_Trecho do texto_:
++++++++
Resenha: A Arte da Prudência, por Baltasar Gracián

Baltasar Gracián, um erudito jesuíta espanhol, apresenta em “A Arte da Prudência” 300 ensinamentos para colocarmos em prática em nosso dia a dia. São estratégias de para se ter sucesso e atingir a felicidade em um mundo hostil. Mostrando as hipocrisias das relações humanas, os conselhos de Gracián envolvem temas como, amizade, trabalho, relacionamentos e conquistas, além de evidenciar sua visão espiritual e religiosa sobre o mundo. 

Na Espanha, nada supera o estoicismo de Baltasar Gracián, cheio de sagacidade, ironia e moral. O autor cita várias vezes Sêneca e também Marco Aurélio. Alguns exemplos:

É tolo aquele que aos quarenta anos de idade clama por saúde a Hipócrates, mais ainda aquele que clama por cordura a Sêneca.” § 36

Tema a si mesmo, e não precisará mais de Sêneca como preceptor imaginário.” §50

Caiu em desrespeito a ciência da filosofia. Sêneca introduziu-a em Roma e por algum tempo ela empolgou os nobres. Mas agora é considerada inútil e impertinente.” §100

Subimos a escada da vida, e os degraus – os dias – desaparecem um após o outro, no momento em que movemos nossos pés. Não há como descer, nada a fazer a não ser ir adiante.

Poderia escrever mais, contudo o prefácio de Jean Tosetto, que abre o texto, diz tudo:


Conselhos de gente como a gente

Por Jean Tosetto[1]

De tempos em tempos os executivos de grandes empresas elegem um novo livro de cabeceira, resgatando algum clássico do passado. Citar bestsellers atuais pode ser arriscado, pois antes de se tornarem referências duradouras, podem ficar ultrapassados ou cair numa espécie de folclore de segunda linha. Entretanto, jamais pegará mal citar um filósofo antigo, não é mesmo? Assim, políticos, esportistas e investidores replicam essas dicas quentes de leitura.

Deste modo, dizem que o ex-presidente norte-americano Bill Clinton relê “Meditações”, do imperador Marco Aurélio, todos os anos. O badalado especulador Nassim Nicholas Taleb citou Sêneca em seus escritos e pronto: muita gente começou a ler as cartas do estoico que fora questor em Roma. Porém, quem ocupa o Olimpo das recomendações literárias para pessoas que desejam vencer na carreira são o chinês Sun Tzu, autor de “A Arte da Guerra”, e o florentino Nicolau Maquiavel, que escreveu “O Príncipe”.

Maquiavel ficou tão famoso que sua obra-prima é mais conhecida pelo seu próprio sobrenome do que pelo título formal. Involuntariamente, ele conseguiu a façanha de cunhar um adjetivo. Se um dia alguém te chamar de maquiavélico, cuidado: isso não é exatamente um elogio. Um sujeito maquiavélico pode se passar por alguém astuto, capaz de elaborar um plano bem detalhado que prevê reações para eventuais revezes, mas para a maioria das pessoas, o maquiavélico é alguém sem princípios éticos, que ignora os preceitos morais.
++++++++
_Conjunto de itens_:
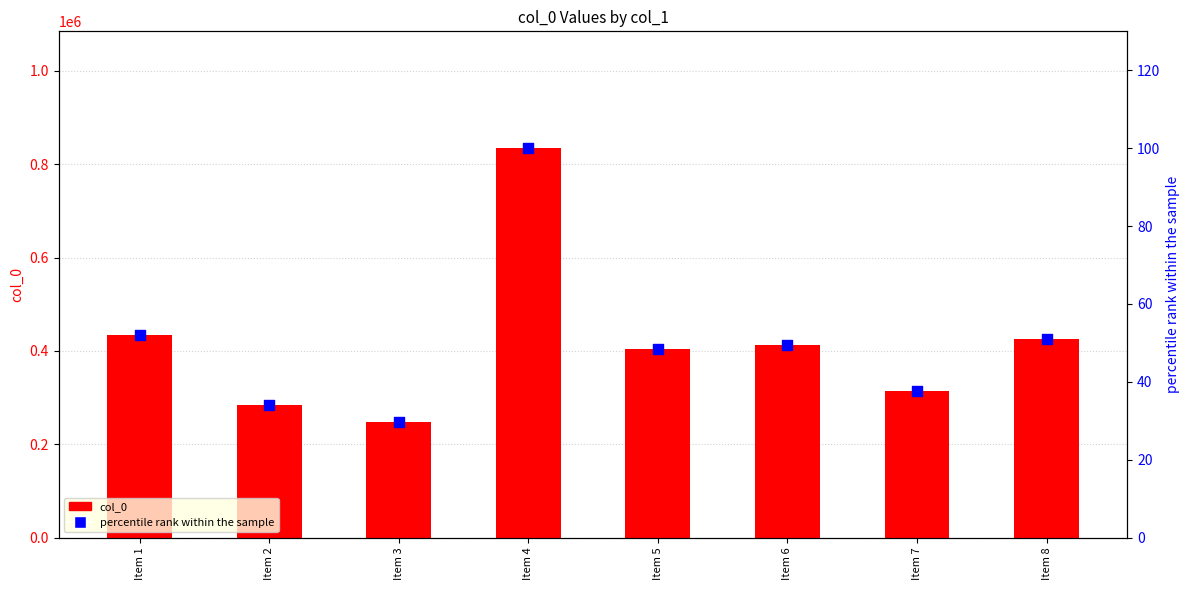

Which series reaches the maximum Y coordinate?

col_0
++++++++
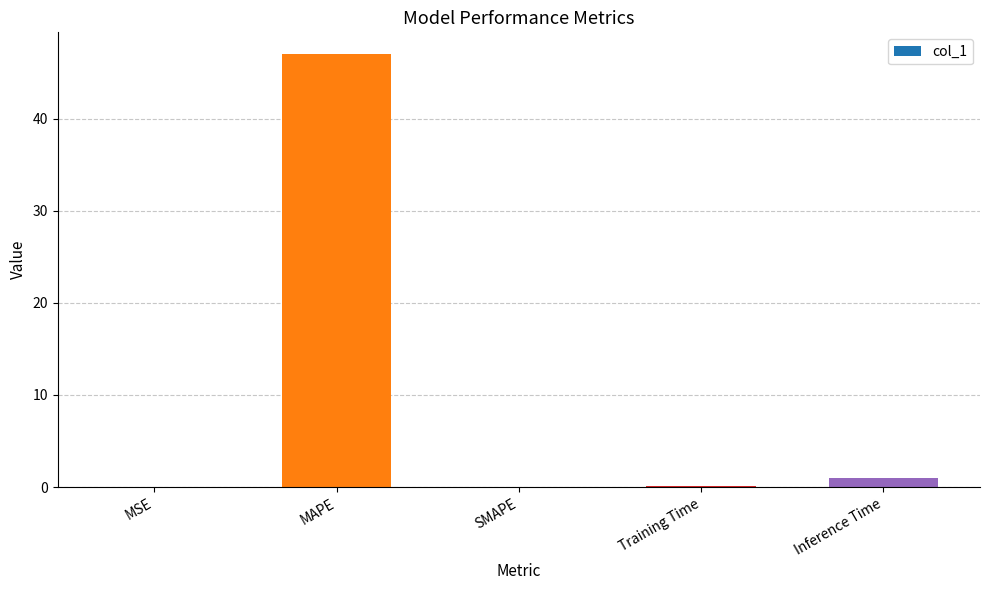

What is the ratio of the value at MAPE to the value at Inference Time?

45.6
++++++++
_Objetivo do exercício_: Digite novamente o trecho da resenha entre "Conselhos de gente" e "quentes de leitura.", inclusive.

_Exercício concluído_:
Conselhos de gente como a gente

Por Jean Tosetto[1]

De tempos em tempos os executivos de grandes empresas elegem um novo livro de cabeceira, resgatando algum clássico do passado. Citar bestsellers atuais pode ser arriscado, pois antes de se tornarem referências duradouras, podem ficar ultrapassados ou cair numa espécie de folclore de segunda linha. Entretanto, jamais pegará mal citar um filósofo antigo, não é mesmo? Assim, políticos, esportistas e investidores replicam essas dicas quentes de leitura.